* _Fragmento del texto_:
■ ■ ■ ■

La elaboración de las directrices implica una revisión de lo que han señalado la investigación y la evaluación educativa. Además, en su corazón se encuentra la evaluación de las políticas y programas educativos, en los distintos ámbitos en los que es urgente implementar acciones para la mejora. El INEE revisa un conjunto amplio de intervenciones públicas, su diseño e implementación a nivel macro, meso y micro, así como el presupuesto que se asigna a dichas intervenciones y, a partir de ello, se valoran los alcances y retos de la acción pública e inicia el trabajo de desarrollar las recomendaciones. En la ruta de la evaluación de las políticas y los programas se define el problema público al que se busca dar respuesta, por ejemplo, la situación de rezago educativo que padecen distintos grupos de población, como es el caso de la niñez indígena o de los hijos de familias de jornaleros agrícolas migrantes. Para caracterizar la situación educativa de la población que será objeto de las intervenciones que se desean mejorar (o implementar, en el caso de que no existan) sirven de insumo fundamental los indicadores que el propio Instituto elabora año con año y que publica en los Panoramas Educativos. Se utilizan también los resultados de las pruebas de aprendizaje de los alumnos del Plan Nacional para la Evaluación de los Aprendizajes (PLANEA) y de la Evaluación de las Condiciones para la Enseñanza y el Aprendizaje (ECEA), entre otras fuentes confiables relacionadas con el fenómeno educativo que se esté estudiando.
Un elemento central en la elaboración de las directrices es su construcción participativa. Las propuestas de mejora se debaten con un conjunto amplio de actores: se consulta a la academia y a los expertos en la temática en cuestión, a docentes, autoridades educativas y funcionarios del orden federal y local. En el caso de las Directrices para mejorar la atención educativa de niños, niñas y adolescentes indígenas, que el Instituto emitió el pasado 30 de enero, el INEE realizó, como paso previo a la elaboración de las propuestas, y de la propia evaluación de las políticas, la Consulta Libre e Informada a Pueblos y Comunidades Indígenas sobre Evaluación Educativa, en la que participaron 49 comunidades de 18 entidades federativas.
La intermediación del INEE para hacer confluir distintas voces en una propuesta es muy importante, porque se busca tender puentes entre lo deseable y lo posible. Se escucha entonces al líder educativo, al facilitador de la comunidad, a los docentes. Pero se dialoga también con los funcionarios encargados de implementar los programas y las estrategias, quienes plantean los retos que enfrentan en términos de personal, presupuesto y tiempo para planear, implementar y monitorear los avances.

■ ■ ■ ■

* _Material extraído_:
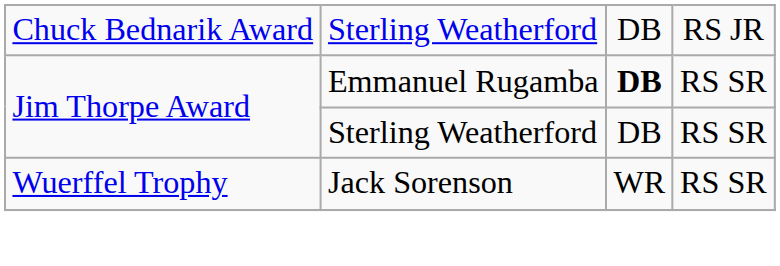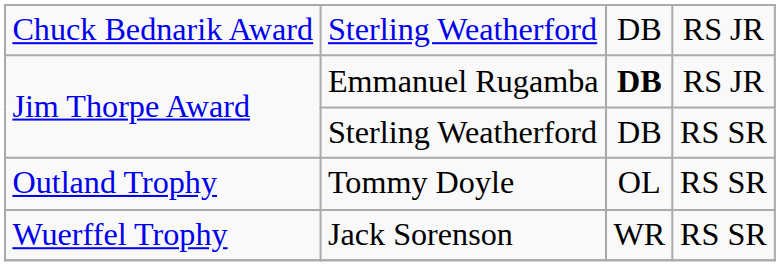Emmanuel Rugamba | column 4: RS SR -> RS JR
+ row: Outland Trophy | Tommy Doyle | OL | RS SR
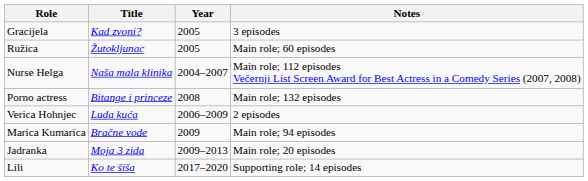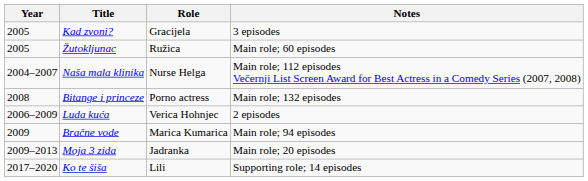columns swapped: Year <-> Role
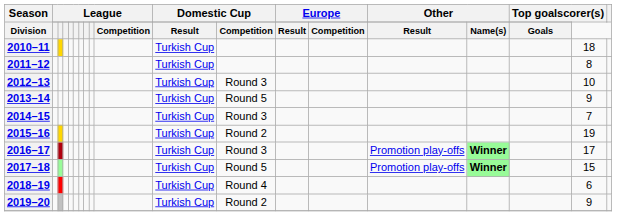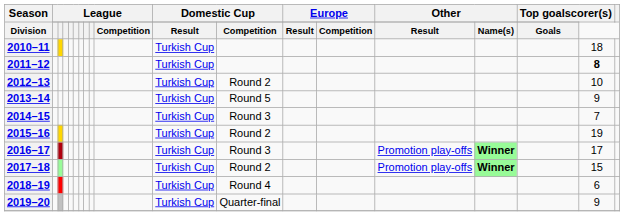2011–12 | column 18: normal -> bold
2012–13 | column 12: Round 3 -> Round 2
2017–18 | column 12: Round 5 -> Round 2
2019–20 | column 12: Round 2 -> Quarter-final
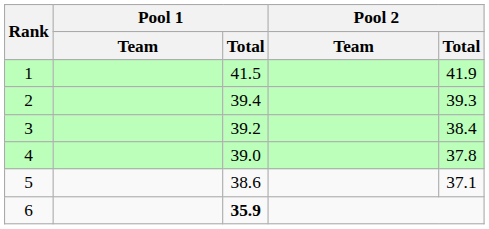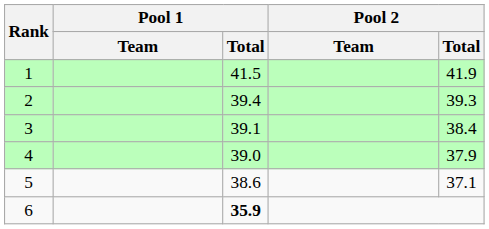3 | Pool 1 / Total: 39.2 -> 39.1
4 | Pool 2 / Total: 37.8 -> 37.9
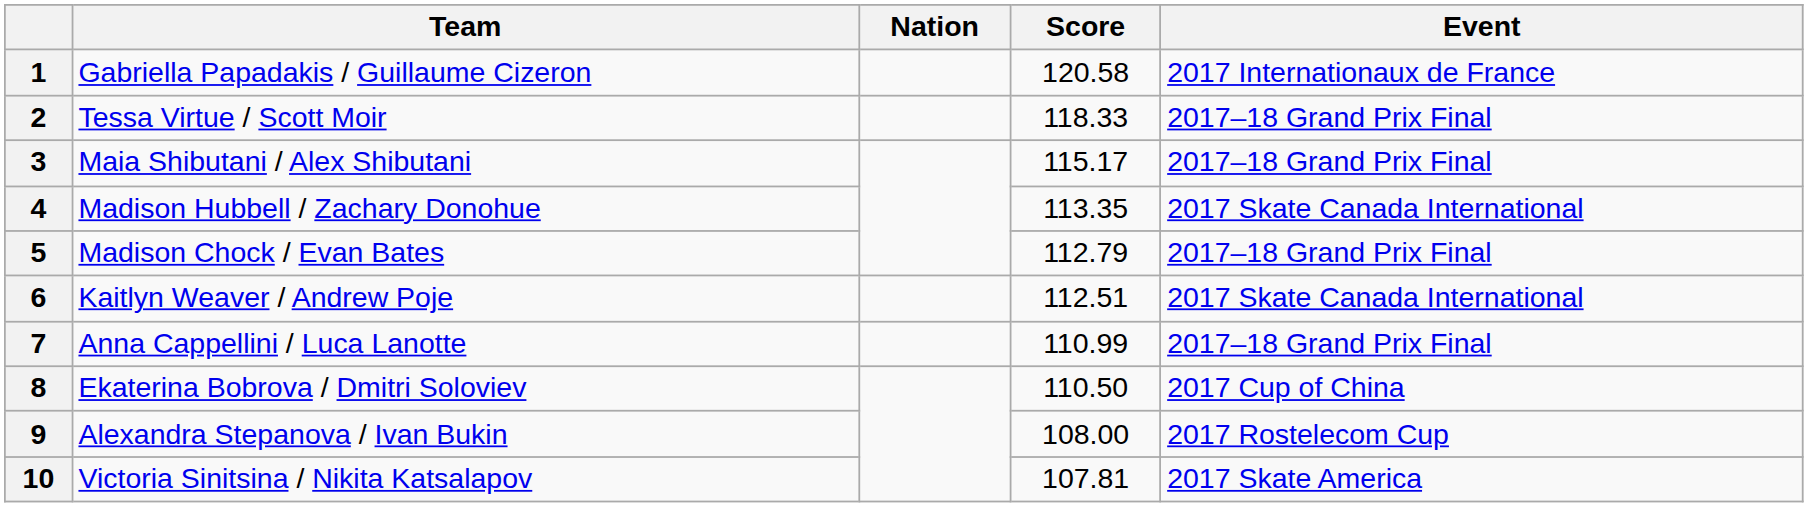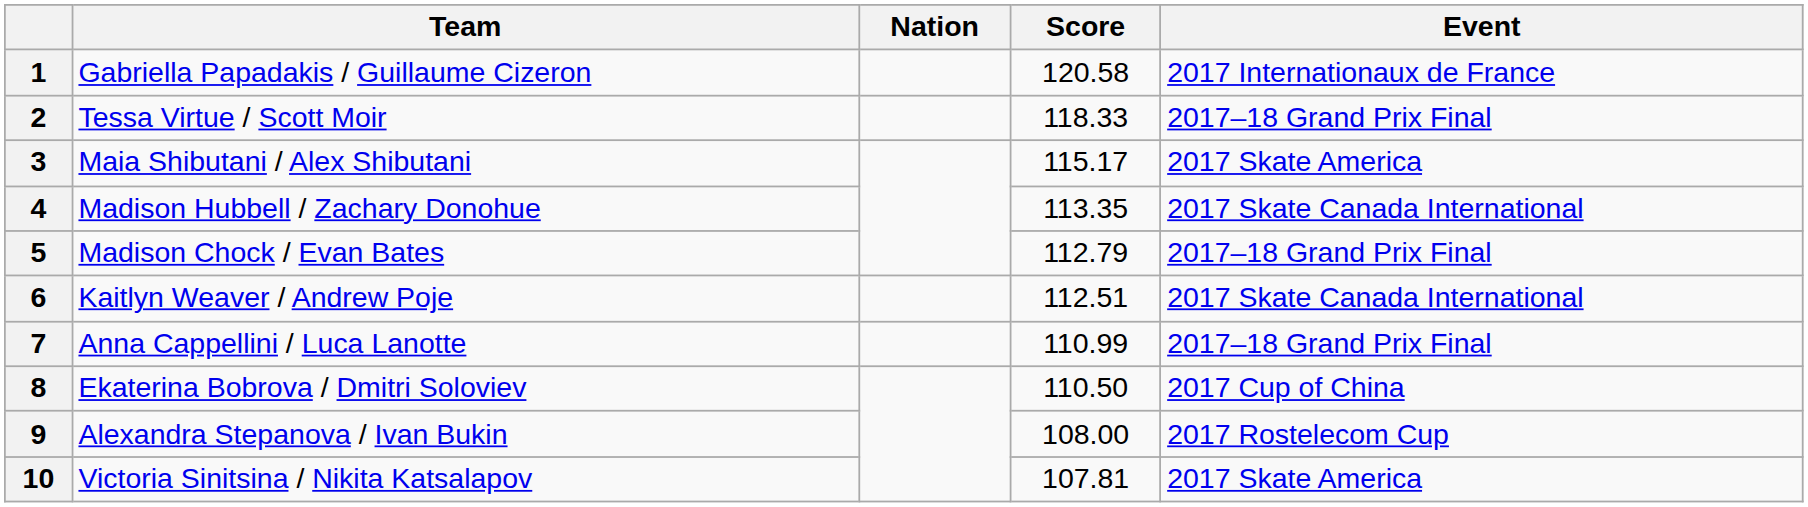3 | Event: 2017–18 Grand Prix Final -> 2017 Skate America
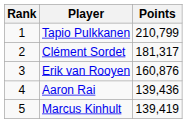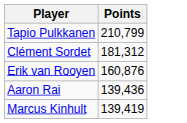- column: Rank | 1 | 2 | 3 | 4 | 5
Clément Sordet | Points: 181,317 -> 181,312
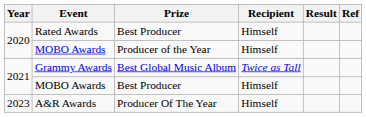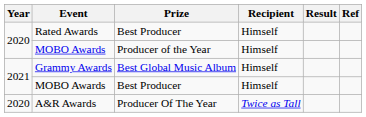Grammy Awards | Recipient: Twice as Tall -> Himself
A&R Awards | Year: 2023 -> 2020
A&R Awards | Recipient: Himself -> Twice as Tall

■ ■ ■ ■

* _Objetivo 1_: Reescriba de forma más breve el párrafo del texto sobre las directrices del INEE que comienza con «Un elemento central en la elaboración», conservando sus datos principales.
* _Objetivo 2_: Prosiga el texto sobre las directrices del INEE a partir de su última oración.

* _Respuesta redactada 1_: Las directrices se construyen de manera participativa: sus propuestas de mejora se debaten con académicos, expertos en el tema, docentes, autoridades educativas y funcionarios federales y locales. En el caso de las Directrices para mejorar la atención educativa de niños, niñas y adolescentes indígenas, emitidas el 30 de enero, el INEE realizó primero la Consulta Libre e Informada a Pueblos y Comunidades Indígenas sobre Evaluación Educativa, con la participación de 49 comunidades de 18 entidades federativas.

* _Respuesta redactada 2_:
Con todo, por más que se tengan directrices participativas –cimentadas en evidencia– éstas no son suficientes para que se dé el cambio educativo; se necesita, sobre todo, voluntad política. Y es que los cambios a implementar en los distintos ámbitos educativos que las directrices han apuntado son de largo alcance.
En México subsisten archipiélagos educativos, surgidos cada uno en distintos momentos de la construcción del sistema educativo y su expansión en la búsqueda de la cobertura. Hay una oferta educativa diferenciada, de primera, de segunda, de tercera y de cuarta calidad. Así que, con voluntad política, se puede comenzar a ordenar el archipiélago, poniendo a dialogar a los distintos actores. Se puede y necesita dar continuidad a lo que parece estar funcionando, a las acciones, criterios y marcos de actuación y a los presupuestos.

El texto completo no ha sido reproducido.